# Task details:
Return, word for word, the stretch of the court opinion below from "Action by John" through "The defendant appeals.".

# Document excerpt:
▼

Court Opinion

ID: 3395698
Source: CourtListenerOpinion
Date Created: 2016-07-05 19:02:11.052028+00
Date Added: 2024-06-11T14:02:56.145575
License: Public Domain

Action by John W. Morgan against Manolia E. Morgan for divorce. From the judgment, defendant appeals.
Judgment reversed.
Appellee sued appellant for divorce alleging desertion and extreme cruelty, the cruelty consisting of night time nagging and hell raising on the part of defendant in an effort to reform plaintiff's morals and religion. The answer denied the charges but on final hearing the chancellor found them to be sustained by the evidence and granted the divorce. The defendant appeals.
The sole question with which we are concerned is whether or not defendant's nagging was of a degree to constitute extreme cruelty, in that it impaired plaintiff's health and made his life unbearable.
We have combed the record carefully and we do not find a shred of evidence to support the charges against defendant, except that of the complainant. Defendant flatly denied the charges and the inferences that may be reasonably drawn from the evidence tend to support her denial. This court is committed to the doctrine that a divorce will not be granted on the uncorroborated testimony of the complainant. Chisholm v. Chisholm, 98 Fla. 1196, 125 So. 694; Homan v. Homan, 144 Fla. 371, 198 So. 20; Justice v. Justice,148 Fla. 5, 3 So.2d 508; Garland v. Garland, 158 Fla. 643, 29 So.2d 693.

▲

# Given information:
▼

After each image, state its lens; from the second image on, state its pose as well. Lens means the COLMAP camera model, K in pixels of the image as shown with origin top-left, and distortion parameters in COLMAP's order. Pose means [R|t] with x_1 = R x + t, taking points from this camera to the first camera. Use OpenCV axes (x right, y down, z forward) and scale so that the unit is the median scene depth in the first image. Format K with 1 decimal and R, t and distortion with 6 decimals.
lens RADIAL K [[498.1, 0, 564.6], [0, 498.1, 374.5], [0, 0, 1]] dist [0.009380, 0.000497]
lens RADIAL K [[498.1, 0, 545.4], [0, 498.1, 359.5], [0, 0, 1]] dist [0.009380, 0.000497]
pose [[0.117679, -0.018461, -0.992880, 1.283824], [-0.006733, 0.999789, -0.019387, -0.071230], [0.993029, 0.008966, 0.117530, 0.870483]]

▲

# Response for this exercise:
Action by John W. Morgan against Manolia E. Morgan for divorce. From the judgment, defendant appeals.
Judgment reversed.
Appellee sued appellant for divorce alleging desertion and extreme cruelty, the cruelty consisting of night time nagging and hell raising on the part of defendant in an effort to reform plaintiff's morals and religion. The answer denied the charges but on final hearing the chancellor found them to be sustained by the evidence and granted the divorce. The defendant appeals.